The interesting mortgage news for 2006 continues: Freddie Mac released its 22nd annual Adjustable Rate Mortgage (ARM) Survey just last week. The study found that traditional 1-year ARMs have lost even more market share to "hybrid" ARMs. IN fact, lenders have continued, even increased, initial period discounts to borrowers to keep ARMs viable in the mortgage marketplace. What does this mean? It means that the initial period of discount may be 3, 5 or even 7 years, and that lenders are doing this to attract your business.

What's the big deal, you might wonder. Let's look at the ARM in its original form. The 1-year ARM is a mortgage in which the rate is set for one year and then adjusts every year thereafter, with standards and restrictions based on indexes and margins. Hybrid ARMs are a new invention; A hybrid ARM is one with a longer term introductory period - three, five, seven, even ten years during which the rate remains at its original level and then adjusts every year thereafter. Borrowers, particularly those who will be stretching to make payments often choose an ARM because the lower payments for the first year or first five years allow them to qualify for a mortgage. Further, the borrower is getting some degree of "safety" (in the discount period) and then can actually take advantage of changes in the interest rate. This made hybrid ARMs very attractive in the past few years, when interest rates were actually declining steadily.

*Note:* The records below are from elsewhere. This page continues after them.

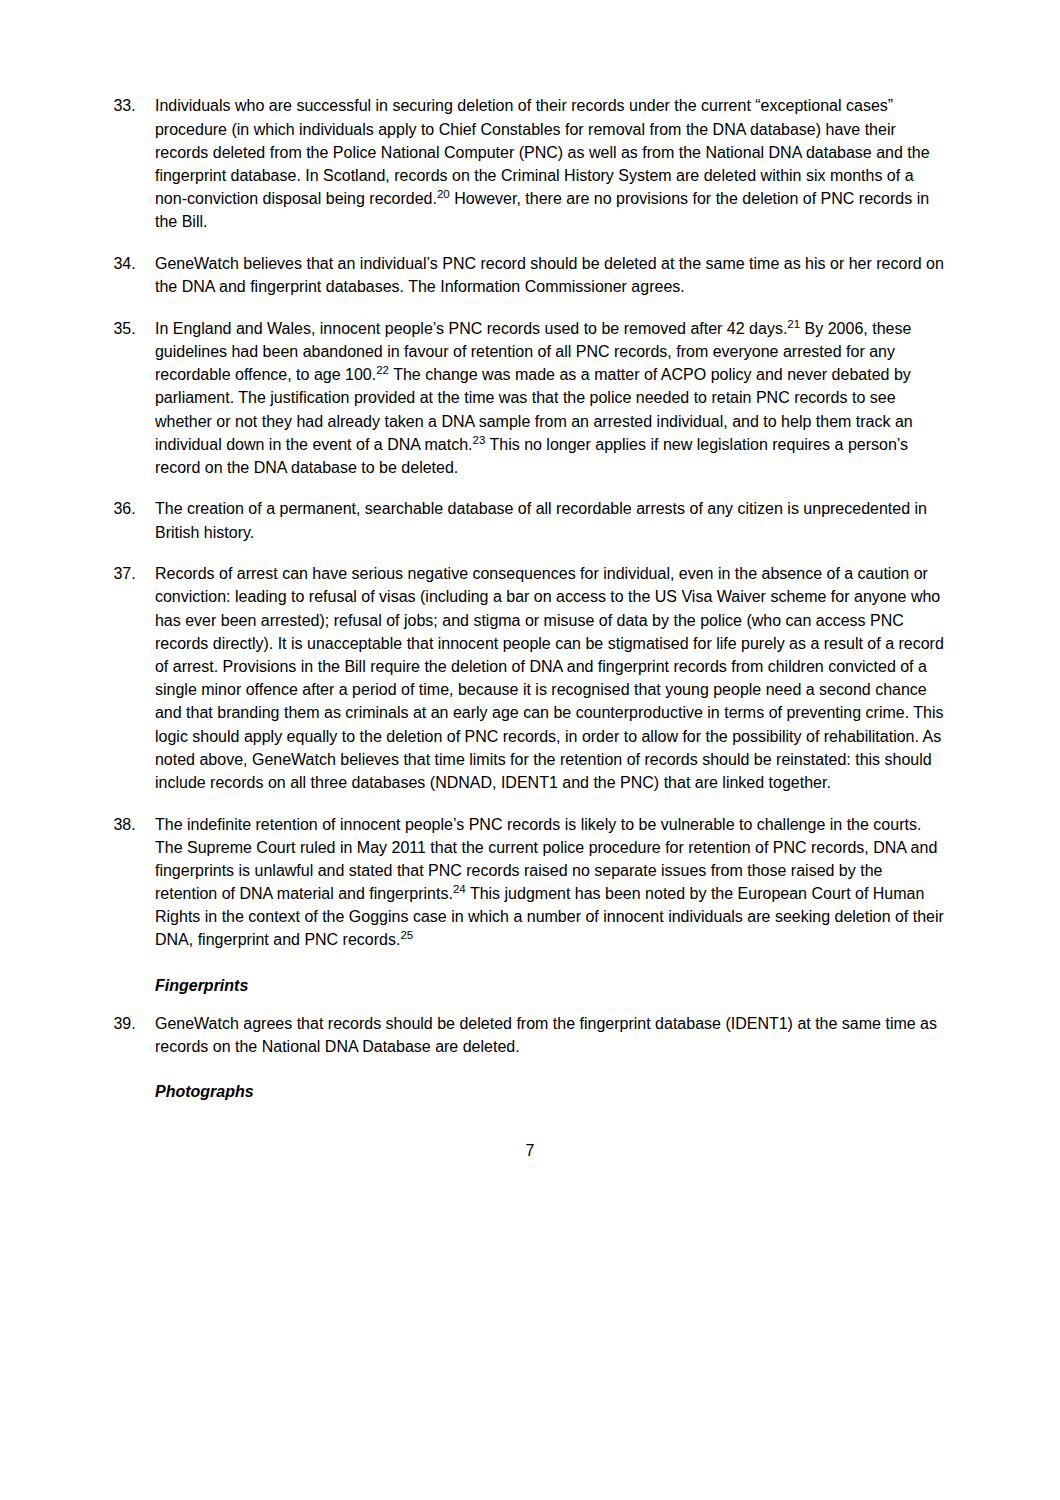33. Individuals who are successful in securing deletion of their records under the current “exceptional cases” procedure (in which individuals apply to Chief Constables for removal from the DNA database) have their records deleted from the Police National Computer (PNC) as well as from the National DNA database and the fingerprint database. In Scotland, records on the Criminal History System are deleted within six months of a non-conviction disposal being recorded.20 However, there are no provisions for the deletion of PNC records in the Bill.
34. GeneWatch believes that an individual’s PNC record should be deleted at the same time as his or her record on the DNA and fingerprint databases. The Information Commissioner agrees.
35. In England and Wales, innocent people’s PNC records used to be removed after 42 days.21 By 2006, these guidelines had been abandoned in favour of retention of all PNC records, from everyone arrested for any recordable offence, to age 100.22 The change was made as a matter of ACPO policy and never debated by parliament. The justification provided at the time was that the police needed to retain PNC records to see whether or not they had already taken a DNA sample from an arrested individual, and to help them track an individual down in the event of a DNA match.23 This no longer applies if new legislation requires a person’s record on the DNA database to be deleted.
36. The creation of a permanent, searchable database of all recordable arrests of any citizen is unprecedented in British history.
37. Records of arrest can have serious negative consequences for individual, even in the absence of a caution or conviction: leading to refusal of visas (including a bar on access to the US Visa Waiver scheme for anyone who has ever been arrested); refusal of jobs; and stigma or misuse of data by the police (who can access PNC records directly). It is unacceptable that innocent people can be stigmatised for life purely as a result of a record of arrest. Provisions in the Bill require the deletion of DNA and fingerprint records from children convicted of a single minor offence after a period of time, because it is recognised that young people need a second chance and that branding them as criminals at an early age can be counterproductive in terms of preventing crime. This logic should apply equally to the deletion of PNC records, in order to allow for the possibility of rehabilitation. As noted above, GeneWatch believes that time limits for the retention of records should be reinstated: this should include records on all three databases (NDNAD, IDENT1 and the PNC) that are linked together.
38. The indefinite retention of innocent people’s PNC records is likely to be vulnerable to challenge in the courts. The Supreme Court ruled in May 2011 that the current police procedure for retention of PNC records, DNA and fingerprints is unlawful and stated that PNC records raised no separate issues from those raised by the retention of DNA material and fingerprints.24 This judgment has been noted by the European Court of Human Rights in the context of the Goggins case in which a number of innocent individuals are seeking deletion of their DNA, fingerprint and PNC records.25
Fingerprints
39. GeneWatch agrees that records should be deleted from the fingerprint database (IDENT1) at the same time as records on the National DNA Database are deleted.
Photographs
7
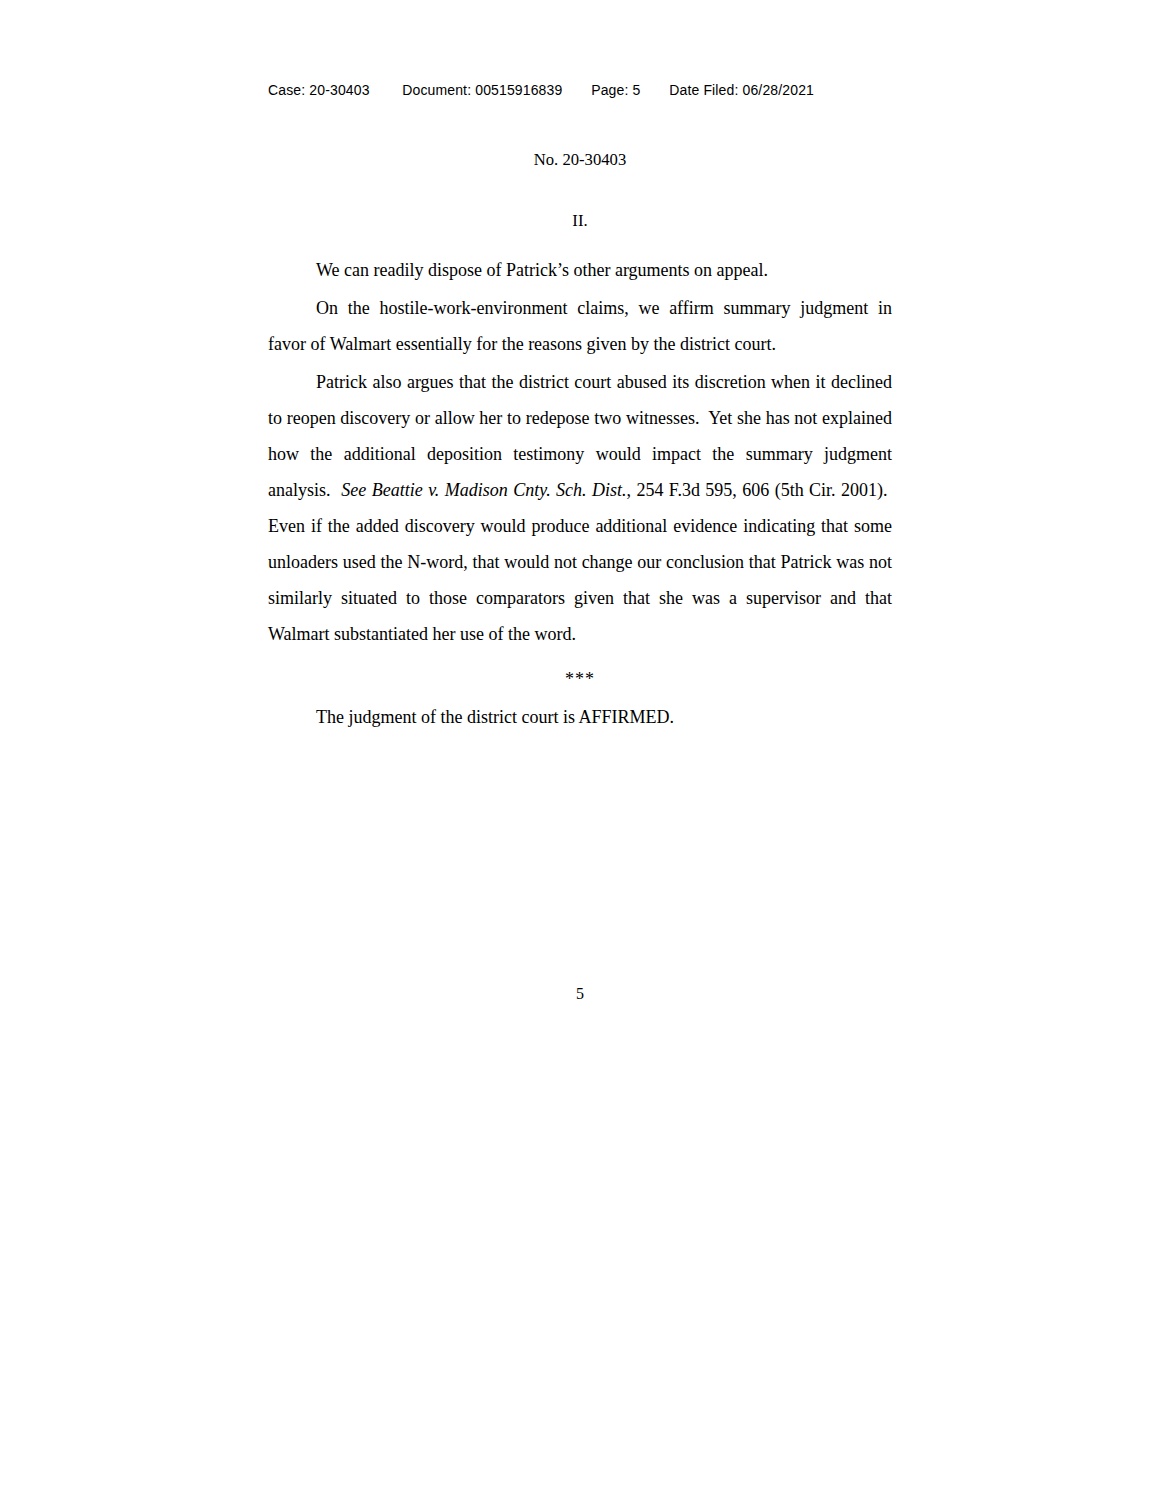Case: 20-30403 Document: 00515916839 Page: 5 Date Filed: 06/28/2021
No. 20-30403
II.
We can readily dispose of Patrick’s other arguments on appeal.
On the hostile-work-environment claims, we affirm summary judgment in favor of Walmart essentially for the reasons given by the district court.
Patrick also argues that the district court abused its discretion when it declined to reopen discovery or allow her to redepose two witnesses. Yet she has not explained how the additional deposition testimony would impact the summary judgment analysis. See Beattie v. Madison Cnty. Sch. Dist., 254 F.3d 595, 606 (5th Cir. 2001). Even if the added discovery would produce additional evidence indicating that some unloaders used the N-word, that would not change our conclusion that Patrick was not similarly situated to those comparators given that she was a supervisor and that Walmart substantiated her use of the word.
***
The judgment of the district court is AFFIRMED.
5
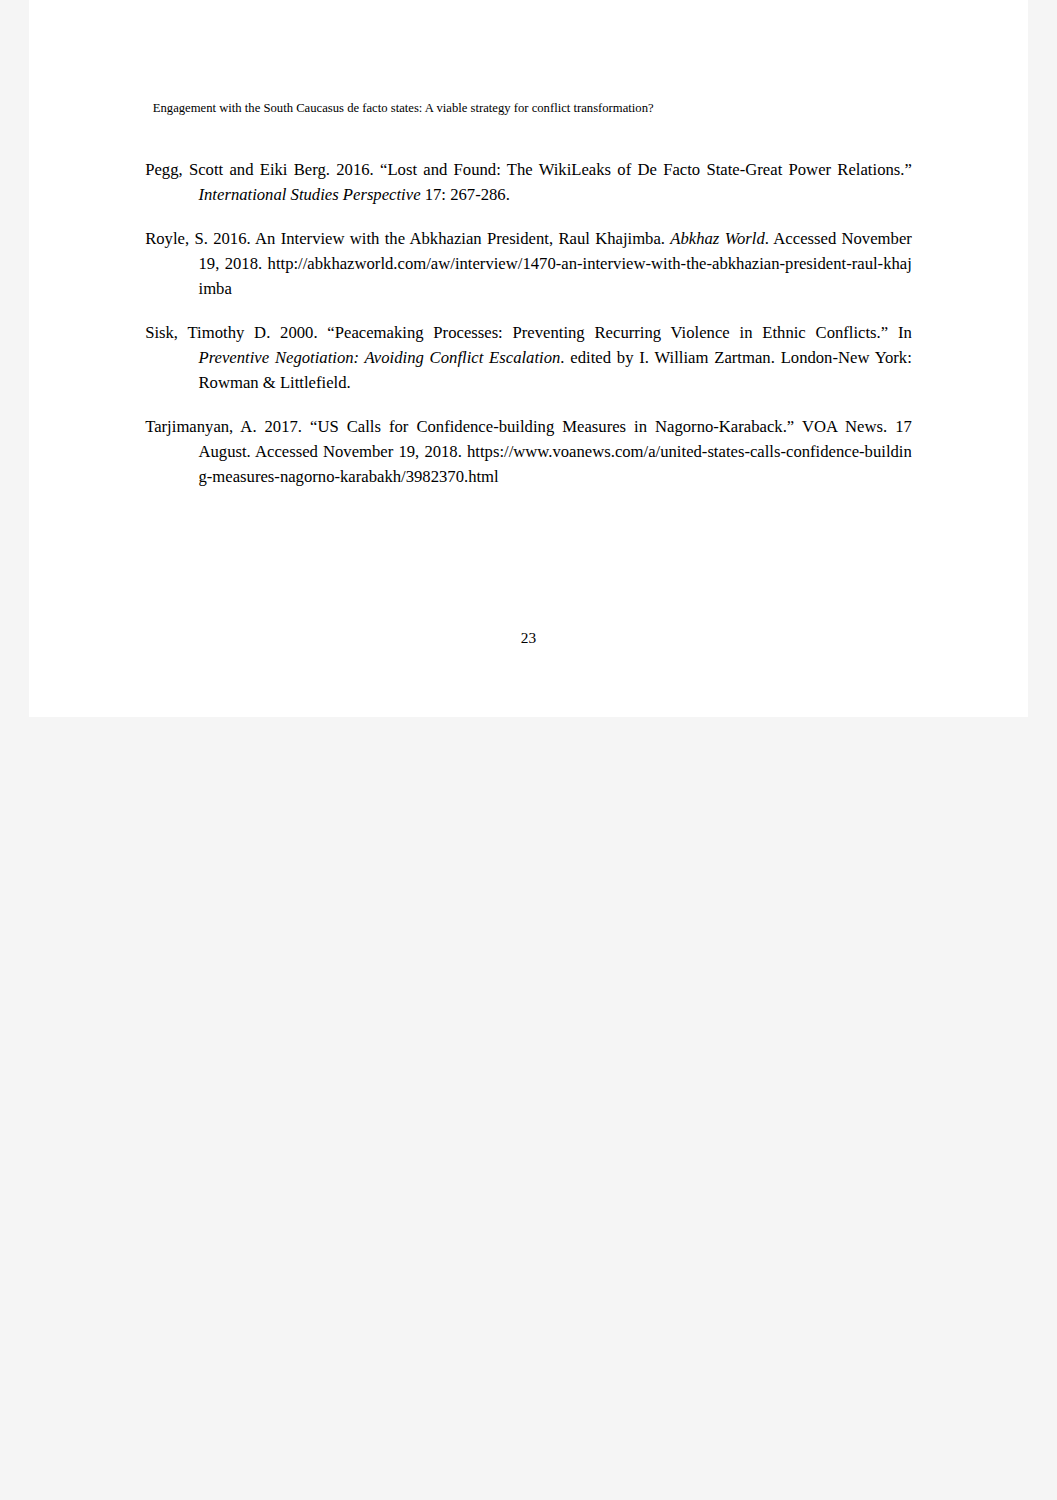Engagement with the South Caucasus de facto states: A viable strategy for conflict transformation?
Pegg, Scott and Eiki Berg. 2016. “Lost and Found: The WikiLeaks of De Facto State-Great Power Relations.” International Studies Perspective 17: 267-286.
Royle, S. 2016. An Interview with the Abkhazian President, Raul Khajimba. Abkhaz World. Accessed November 19, 2018. http://abkhazworld.com/aw/interview/1470-an-interview-with-the-abkhazian-president-raul-khajimba
Sisk, Timothy D. 2000. “Peacemaking Processes: Preventing Recurring Violence in Ethnic Conflicts.” In Preventive Negotiation: Avoiding Conflict Escalation. edited by I. William Zartman. London-New York: Rowman & Littlefield.
Tarjimanyan, A. 2017. “US Calls for Confidence-building Measures in Nagorno-Karaback.” VOA News. 17 August. Accessed November 19, 2018. https://www.voanews.com/a/united-states-calls-confidence-building-measures-nagorno-karabakh/3982370.html
23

However, rates are now on the move up. This long term benefit of an ARM is gone. What remains is the attractiveness of the initial discount period. And since rates are not likely to fall for some period of time, the longer discounted periods continue to make ARMs a good consumer choice.

Keep in mind that lenders like ARMs too. Why? Because it keeps you in the game! They are making money by lending and upward pressure on rates impact them because less people will want to borrow.